### Data for processing
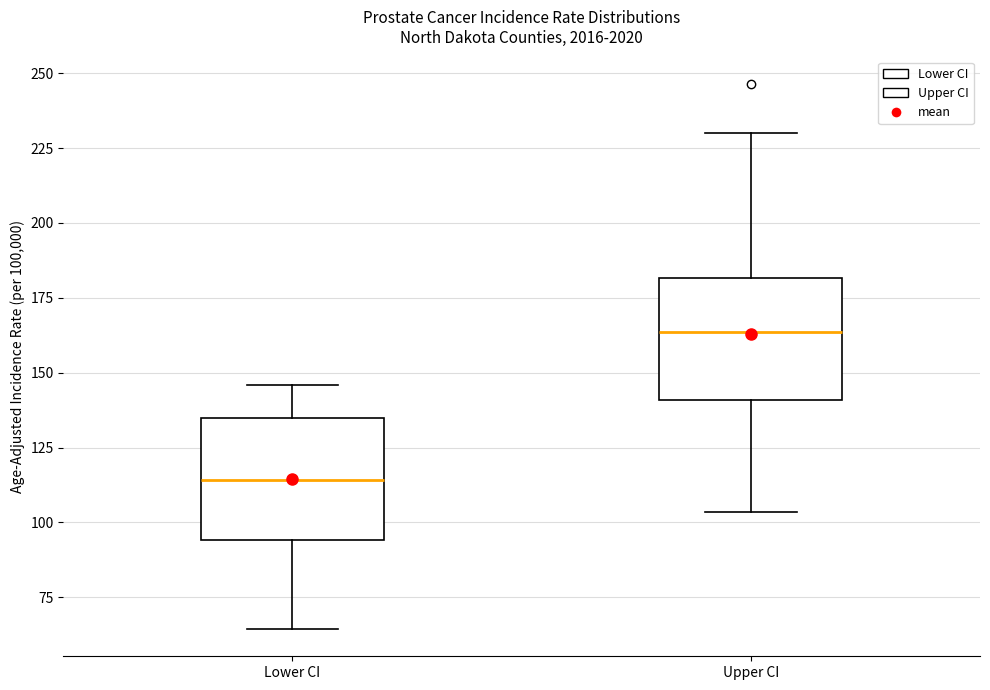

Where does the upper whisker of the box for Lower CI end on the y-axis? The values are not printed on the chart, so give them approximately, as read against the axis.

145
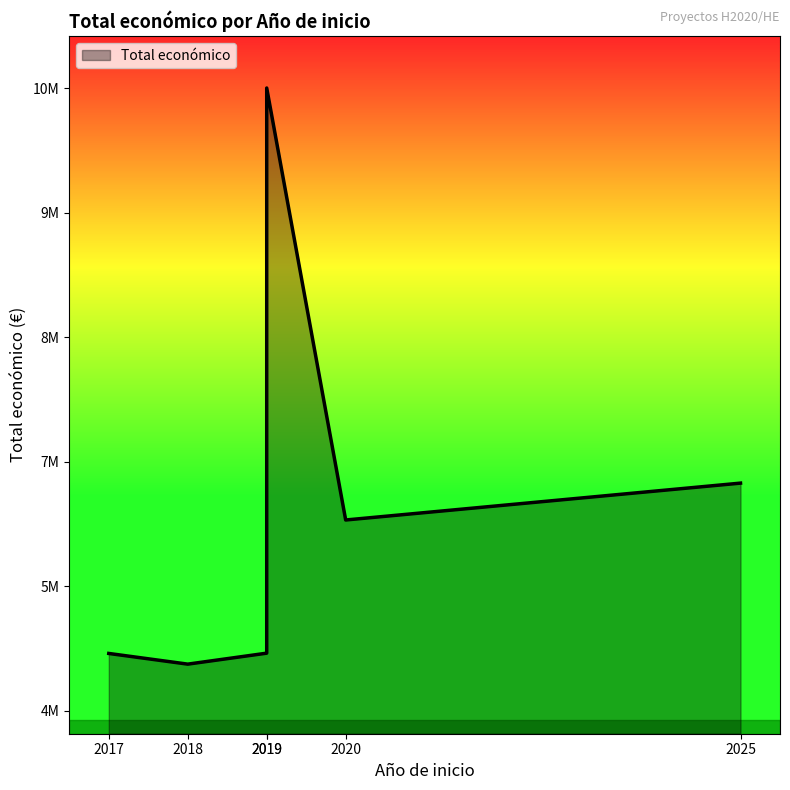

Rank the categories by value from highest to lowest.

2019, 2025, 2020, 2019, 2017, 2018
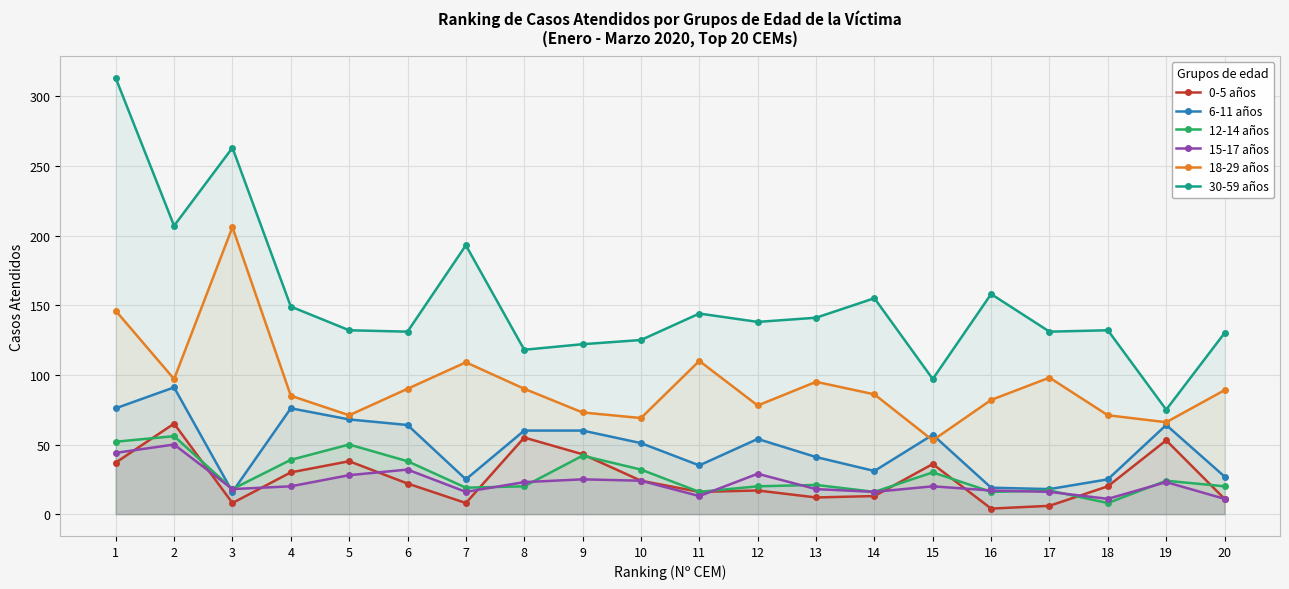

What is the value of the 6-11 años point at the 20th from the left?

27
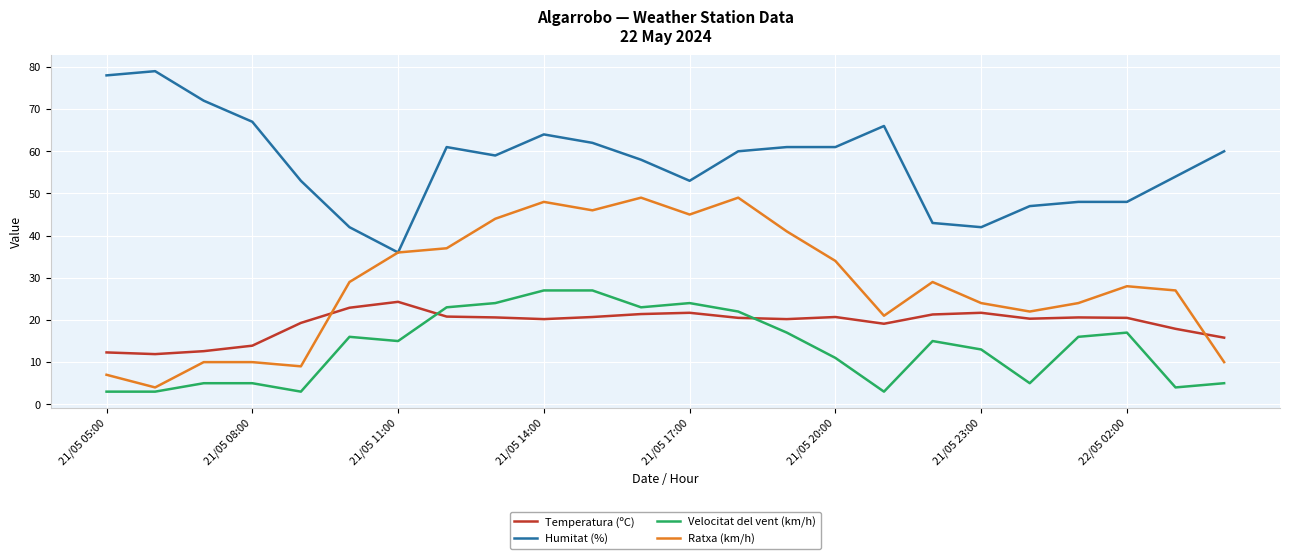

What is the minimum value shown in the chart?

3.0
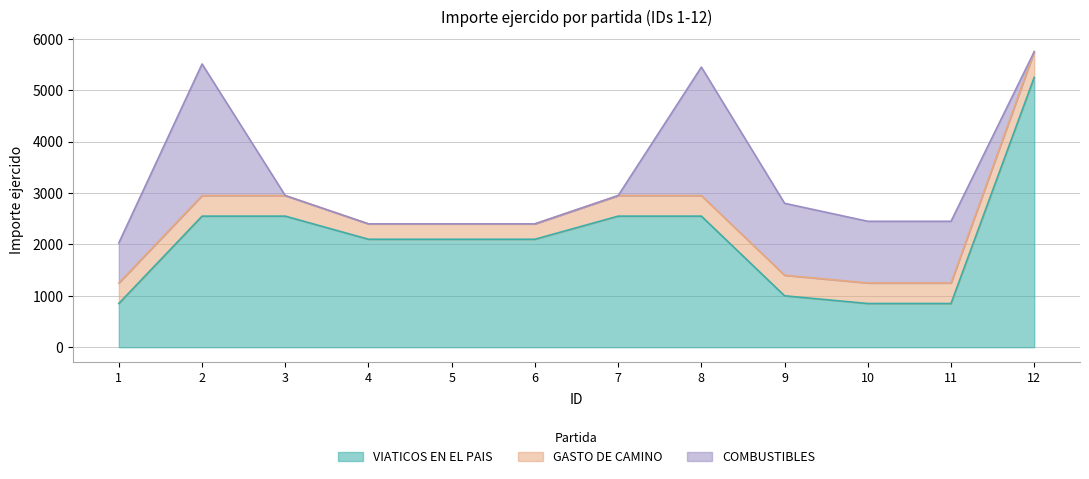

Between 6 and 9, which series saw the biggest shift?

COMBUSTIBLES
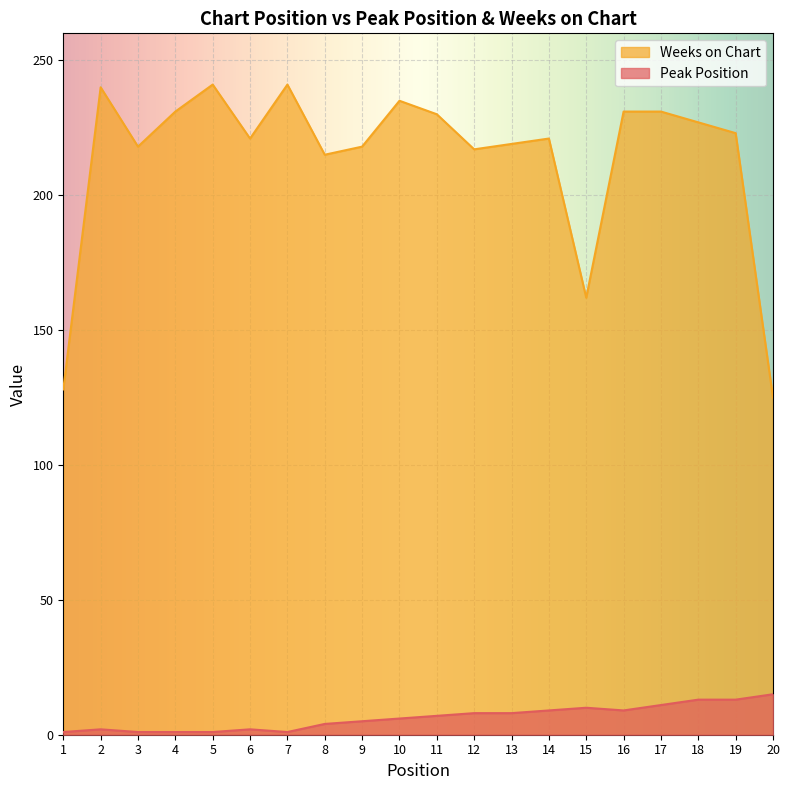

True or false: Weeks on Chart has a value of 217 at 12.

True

### Work to be completed
Show every line of the rows above that contains the word "from". Case counts.

### Solution to this task
Rank the categories by value from highest to lowest.
What is the value of the 6-11 años point at the 20th from the left?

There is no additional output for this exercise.